A user then can start up a head node when needed with this saved image and a simple command from the command line or called from a script. The user then logs in to the head node and submits a job to the scheduler. Tools such as OpenFlightHPC will start up compute nodes as they are needed. For example, if the job needs four compute nodes and none are running, then four compute nodes are started. Once the compute nodes are ready to run applications, the scheduler runs the job(s). If the compute nodes are idle for a period of time, the head node can spin down the compute node instances, saving money.

Many of the large cloud providers have the concept of preemptible instances (VMs) that can be taken from you, interrupting your use of that node. This results when another customer is willing to pay more for the instance. In the world of AWS, these are called Spot Instances.

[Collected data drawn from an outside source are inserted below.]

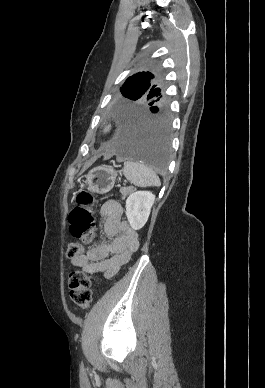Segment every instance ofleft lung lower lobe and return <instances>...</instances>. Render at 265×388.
I'll return each instance as SVG.
<instances>
[{
  "label": "left lung lower lobe",
  "instance_id": "0a47b994",
  "mask_svg": "<svg viewBox=\"0 0 265 388\" xmlns=\"http://www.w3.org/2000/svg\"><path fill=\"white\" fill-rule=\"evenodd\" d=\"M116 128L109 150L158 171L167 167L171 135L167 107L121 108L117 112Z\"/></svg>",
  "mask_w": 265,
  "mask_h": 388
}]
</instances>
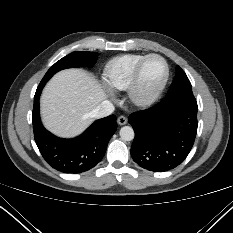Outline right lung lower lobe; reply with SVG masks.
Segmentation results:
<instances>
[{"mask_svg":"<svg viewBox=\"0 0 233 233\" xmlns=\"http://www.w3.org/2000/svg\"><path fill=\"white\" fill-rule=\"evenodd\" d=\"M44 86L34 96L32 113L34 138L45 161L64 173H81L96 166L104 157L108 142L117 129L116 116L95 121L83 134L62 139L48 132L39 115V98Z\"/></svg>","mask_w":233,"mask_h":233,"instance_id":"98d812e1","label":"right lung lower lobe"}]
</instances>
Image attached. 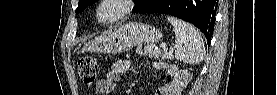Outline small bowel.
<instances>
[{"label":"small bowel","instance_id":"obj_1","mask_svg":"<svg viewBox=\"0 0 277 95\" xmlns=\"http://www.w3.org/2000/svg\"><path fill=\"white\" fill-rule=\"evenodd\" d=\"M159 66V63H155ZM131 68V61L127 59L116 60L110 71L107 72L105 78L101 79L96 85V92L99 94H113L116 88V82L119 80L120 76L128 72ZM156 95H170V90L168 87H160L157 89Z\"/></svg>","mask_w":277,"mask_h":95}]
</instances>
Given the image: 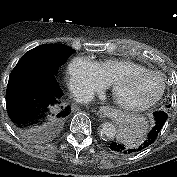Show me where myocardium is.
Here are the masks:
<instances>
[{
	"label": "myocardium",
	"instance_id": "myocardium-1",
	"mask_svg": "<svg viewBox=\"0 0 177 177\" xmlns=\"http://www.w3.org/2000/svg\"><path fill=\"white\" fill-rule=\"evenodd\" d=\"M144 75L153 76V77H156L159 79L161 86H160V90L156 96H154L149 101H146V102H143L140 104H126V103H123L117 99L116 90L120 84H122L127 79L135 78V77H139V76H144ZM110 88H111L112 99L118 107H120L121 109L126 110V111L140 112V111H144V110L151 108L162 98V96L164 95V92H165L166 84H165V80H164L163 76L160 73L155 72V71H151V70H141V71L127 72V73L117 76L111 82Z\"/></svg>",
	"mask_w": 177,
	"mask_h": 177
}]
</instances>
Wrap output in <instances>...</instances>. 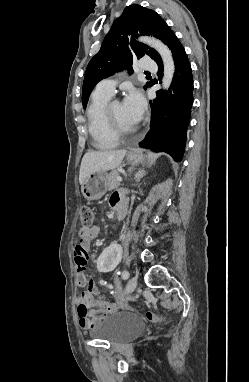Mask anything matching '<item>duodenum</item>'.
<instances>
[{
  "label": "duodenum",
  "mask_w": 249,
  "mask_h": 382,
  "mask_svg": "<svg viewBox=\"0 0 249 382\" xmlns=\"http://www.w3.org/2000/svg\"><path fill=\"white\" fill-rule=\"evenodd\" d=\"M115 219L121 221L126 215V201L121 200L115 207Z\"/></svg>",
  "instance_id": "obj_1"
}]
</instances>
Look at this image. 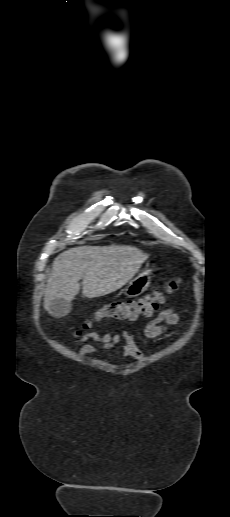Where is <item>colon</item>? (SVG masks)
Masks as SVG:
<instances>
[{
    "label": "colon",
    "instance_id": "colon-1",
    "mask_svg": "<svg viewBox=\"0 0 230 517\" xmlns=\"http://www.w3.org/2000/svg\"><path fill=\"white\" fill-rule=\"evenodd\" d=\"M178 279L169 278L165 281L162 289L155 291L137 301H114L100 307L83 324L85 329L90 328L94 322L102 319H114L119 321H134L142 316L152 315L164 302L167 295L171 294L178 285Z\"/></svg>",
    "mask_w": 230,
    "mask_h": 517
}]
</instances>
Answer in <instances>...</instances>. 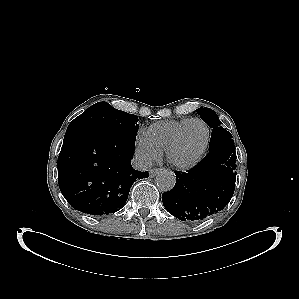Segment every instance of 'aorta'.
I'll list each match as a JSON object with an SVG mask.
<instances>
[{
	"instance_id": "aorta-1",
	"label": "aorta",
	"mask_w": 299,
	"mask_h": 299,
	"mask_svg": "<svg viewBox=\"0 0 299 299\" xmlns=\"http://www.w3.org/2000/svg\"><path fill=\"white\" fill-rule=\"evenodd\" d=\"M158 187L162 191H170L176 183V178L172 172L162 171L156 177Z\"/></svg>"
}]
</instances>
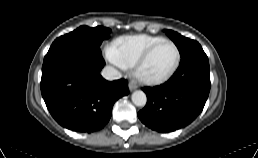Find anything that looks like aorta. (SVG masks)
Returning <instances> with one entry per match:
<instances>
[{
    "label": "aorta",
    "instance_id": "762f6f07",
    "mask_svg": "<svg viewBox=\"0 0 258 158\" xmlns=\"http://www.w3.org/2000/svg\"><path fill=\"white\" fill-rule=\"evenodd\" d=\"M131 99L132 102L138 107H144L147 102L146 94L141 90L134 91L132 93Z\"/></svg>",
    "mask_w": 258,
    "mask_h": 158
}]
</instances>
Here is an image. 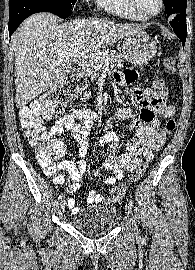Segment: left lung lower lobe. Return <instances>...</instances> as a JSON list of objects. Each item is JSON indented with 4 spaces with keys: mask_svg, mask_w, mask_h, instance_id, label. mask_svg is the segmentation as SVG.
<instances>
[{
    "mask_svg": "<svg viewBox=\"0 0 195 270\" xmlns=\"http://www.w3.org/2000/svg\"><path fill=\"white\" fill-rule=\"evenodd\" d=\"M170 25L173 27V31L180 38L183 44V48L187 36V26H186V14H176L170 17Z\"/></svg>",
    "mask_w": 195,
    "mask_h": 270,
    "instance_id": "left-lung-lower-lobe-1",
    "label": "left lung lower lobe"
}]
</instances>
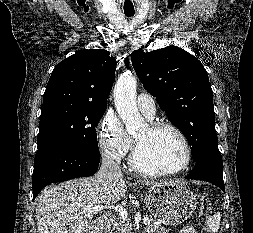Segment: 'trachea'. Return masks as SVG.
<instances>
[{"mask_svg": "<svg viewBox=\"0 0 253 233\" xmlns=\"http://www.w3.org/2000/svg\"><path fill=\"white\" fill-rule=\"evenodd\" d=\"M127 17H132L134 14L125 13Z\"/></svg>", "mask_w": 253, "mask_h": 233, "instance_id": "1", "label": "trachea"}]
</instances>
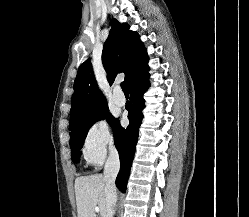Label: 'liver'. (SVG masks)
Listing matches in <instances>:
<instances>
[{"label": "liver", "instance_id": "6515ba94", "mask_svg": "<svg viewBox=\"0 0 249 217\" xmlns=\"http://www.w3.org/2000/svg\"><path fill=\"white\" fill-rule=\"evenodd\" d=\"M106 181L101 174L81 176L75 180L78 217H95L98 206L102 217H110L105 196Z\"/></svg>", "mask_w": 249, "mask_h": 217}]
</instances>
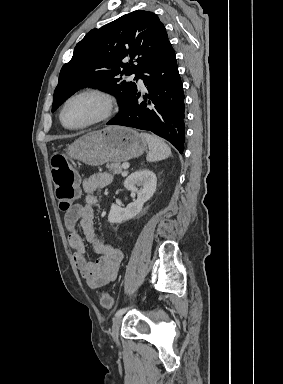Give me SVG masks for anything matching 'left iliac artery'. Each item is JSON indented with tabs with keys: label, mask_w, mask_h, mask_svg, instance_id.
Returning <instances> with one entry per match:
<instances>
[{
	"label": "left iliac artery",
	"mask_w": 283,
	"mask_h": 384,
	"mask_svg": "<svg viewBox=\"0 0 283 384\" xmlns=\"http://www.w3.org/2000/svg\"><path fill=\"white\" fill-rule=\"evenodd\" d=\"M131 307H125V308H122V309H119L116 313H115V317H118L122 314H124L128 309H130Z\"/></svg>",
	"instance_id": "left-iliac-artery-1"
}]
</instances>
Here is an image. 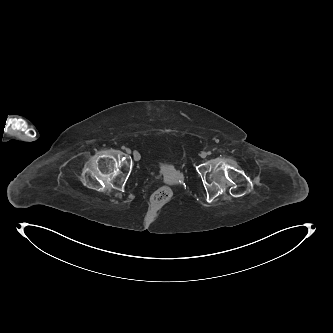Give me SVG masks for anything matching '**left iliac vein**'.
I'll list each match as a JSON object with an SVG mask.
<instances>
[{"mask_svg": "<svg viewBox=\"0 0 333 333\" xmlns=\"http://www.w3.org/2000/svg\"><path fill=\"white\" fill-rule=\"evenodd\" d=\"M200 156H201V158H206V157H207V153H206V152H202V153L200 154Z\"/></svg>", "mask_w": 333, "mask_h": 333, "instance_id": "1", "label": "left iliac vein"}]
</instances>
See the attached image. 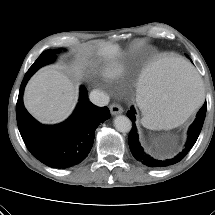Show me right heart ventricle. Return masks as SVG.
Returning <instances> with one entry per match:
<instances>
[{"label":"right heart ventricle","instance_id":"right-heart-ventricle-1","mask_svg":"<svg viewBox=\"0 0 215 215\" xmlns=\"http://www.w3.org/2000/svg\"><path fill=\"white\" fill-rule=\"evenodd\" d=\"M126 65L124 62L111 64L103 69V74L107 78H117L125 71Z\"/></svg>","mask_w":215,"mask_h":215}]
</instances>
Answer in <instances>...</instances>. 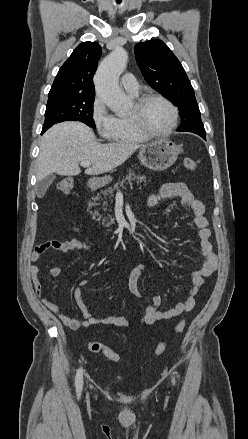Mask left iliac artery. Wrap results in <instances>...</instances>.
Returning a JSON list of instances; mask_svg holds the SVG:
<instances>
[{
	"label": "left iliac artery",
	"mask_w": 248,
	"mask_h": 439,
	"mask_svg": "<svg viewBox=\"0 0 248 439\" xmlns=\"http://www.w3.org/2000/svg\"><path fill=\"white\" fill-rule=\"evenodd\" d=\"M173 383L175 384V379L173 378Z\"/></svg>",
	"instance_id": "left-iliac-artery-1"
}]
</instances>
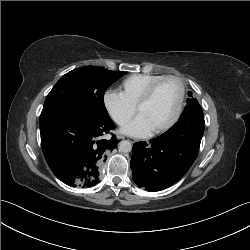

Although the use of Spot Instances for compute nodes can save a great deal of money compared with on-demand instances, the most expensive instance type, the user must be willing to have their applications interrupted and possibly restarted.

After the job is finished, if no jobs are waiting to be run, the compute nodes are shutdown. If the head node is not needed either, it too can be shut down, but before doing so, any new data should be saved to the cloud or copied back to the user’s desktop system, or the head node image can be updated.

Of course, you will recognize the need for additional infrastructure and tools to make this process easy and to ensure that the user has limits to how much money can be spent on cloud resources.